Throughout the library's history, many of its books have been donated by members. It originally contained approximately seven hundred books which were housed at a location on Main Street near Pearl Street. In 1840 the collection of 1660 books was moved to the second floor of the Cincinnati College building on the present site. The collection now numbers more than 200,000 volumes, including an especially large number pertaining to Cincinnati and Ohio. Most of the items circulate. While there was originally a ban on novels, the ban has since been lifted. Currently the collection is more general.
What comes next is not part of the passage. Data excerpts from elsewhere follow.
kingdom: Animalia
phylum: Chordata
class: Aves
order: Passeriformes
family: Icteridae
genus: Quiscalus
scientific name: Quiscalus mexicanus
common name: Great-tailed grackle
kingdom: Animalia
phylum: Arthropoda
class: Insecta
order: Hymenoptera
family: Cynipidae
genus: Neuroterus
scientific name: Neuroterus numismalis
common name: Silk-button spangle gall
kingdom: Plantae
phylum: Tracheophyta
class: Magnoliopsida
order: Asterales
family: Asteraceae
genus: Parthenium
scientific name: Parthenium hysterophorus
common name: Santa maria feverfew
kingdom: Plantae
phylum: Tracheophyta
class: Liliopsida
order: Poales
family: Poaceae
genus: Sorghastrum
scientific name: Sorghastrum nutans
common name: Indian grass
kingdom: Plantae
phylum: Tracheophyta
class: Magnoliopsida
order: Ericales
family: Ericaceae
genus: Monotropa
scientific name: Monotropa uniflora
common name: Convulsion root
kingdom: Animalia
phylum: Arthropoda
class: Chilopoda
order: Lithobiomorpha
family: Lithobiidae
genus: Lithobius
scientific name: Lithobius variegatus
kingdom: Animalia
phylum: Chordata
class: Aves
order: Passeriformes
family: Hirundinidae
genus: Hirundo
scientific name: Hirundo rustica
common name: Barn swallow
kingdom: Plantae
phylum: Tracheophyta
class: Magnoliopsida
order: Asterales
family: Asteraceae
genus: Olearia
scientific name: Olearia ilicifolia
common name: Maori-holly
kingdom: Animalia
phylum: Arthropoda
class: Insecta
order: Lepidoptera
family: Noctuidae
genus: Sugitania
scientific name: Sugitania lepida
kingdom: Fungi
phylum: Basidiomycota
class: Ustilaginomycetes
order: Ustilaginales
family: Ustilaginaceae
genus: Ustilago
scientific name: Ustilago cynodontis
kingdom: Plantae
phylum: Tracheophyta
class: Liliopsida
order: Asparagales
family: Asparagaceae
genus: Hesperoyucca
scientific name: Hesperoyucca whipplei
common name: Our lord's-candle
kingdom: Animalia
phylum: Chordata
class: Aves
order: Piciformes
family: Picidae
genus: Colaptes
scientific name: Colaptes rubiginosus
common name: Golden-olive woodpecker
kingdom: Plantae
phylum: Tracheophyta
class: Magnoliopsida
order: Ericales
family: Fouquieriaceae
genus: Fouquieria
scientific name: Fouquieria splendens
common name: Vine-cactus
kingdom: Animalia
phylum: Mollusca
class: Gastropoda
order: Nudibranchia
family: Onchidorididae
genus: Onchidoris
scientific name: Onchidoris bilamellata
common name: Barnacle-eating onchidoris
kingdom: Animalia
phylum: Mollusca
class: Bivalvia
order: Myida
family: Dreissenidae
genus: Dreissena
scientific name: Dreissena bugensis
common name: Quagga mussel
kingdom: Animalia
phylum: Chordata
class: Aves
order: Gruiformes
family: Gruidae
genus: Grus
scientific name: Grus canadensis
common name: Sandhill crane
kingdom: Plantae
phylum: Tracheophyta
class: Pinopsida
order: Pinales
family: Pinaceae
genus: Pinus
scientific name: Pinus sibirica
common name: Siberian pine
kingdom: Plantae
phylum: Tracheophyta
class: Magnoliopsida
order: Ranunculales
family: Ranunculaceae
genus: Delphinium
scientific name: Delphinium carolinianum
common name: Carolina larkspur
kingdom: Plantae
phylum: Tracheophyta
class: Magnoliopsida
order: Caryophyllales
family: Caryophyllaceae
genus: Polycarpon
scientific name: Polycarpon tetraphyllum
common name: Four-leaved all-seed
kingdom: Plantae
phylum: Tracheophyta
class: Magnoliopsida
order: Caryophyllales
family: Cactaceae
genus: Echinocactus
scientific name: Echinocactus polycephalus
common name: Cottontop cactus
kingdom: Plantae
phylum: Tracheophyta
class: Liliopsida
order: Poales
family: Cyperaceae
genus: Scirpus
After opening its doors nearly 185 years ago, The Mercantile Library has several thousand volumes in their catalog that aim to display and reflect upon decades of changing interests, beliefs, and influences. Despite still operating as a membership library, The Mercantile Library of Cincinnati is open year round to members of the public who wish to explore the institution.

==Location==
The Mercantile Library Building at 414 Walnut Street that currently houses the library is the fourth structure on the site. The space on the eleventh and twelfth floors was designed for the library in 1903 and the building was completed in 1908. Many of the shelves, desks and chairs currently in the library date back to previous buildings which were destroyed by fire. The institution's perpetually renewable 10,000-year lease was issued by the Cincinnati College, which merged with the University of Cincinnati College of Law in 1911, in exchange for the men of the Mercantile Library Association helping the college to rebuild after its structure burned in 1845. The building was listed on the National Register of Historic Places in 2021. From 2023 to 2024, the Model Group converted much of the building along with the adjacent Formica Building into residential apartments named "Merc & Mica".

==Cultural programs==
The library's tradition of cultural programs was initiated by its founders and has featured prominent writers and thinkers since its first lecture series in the 1840s. Speakers in the early days included Ralph Waldo Emerson, Wendell Phillips, W. M. Thackeray, Edward Everett, Herman Melville, Henry Ward Beecher and Harriet Beecher Stowe; more recent programs have brought writers and speakers like John Updike, Tom Wolfe, and Jonathan Winters. Many events, including courses, concerts, author readings and book signings, are scheduled at noon for the convenience of members and visitors who work and shop downtown.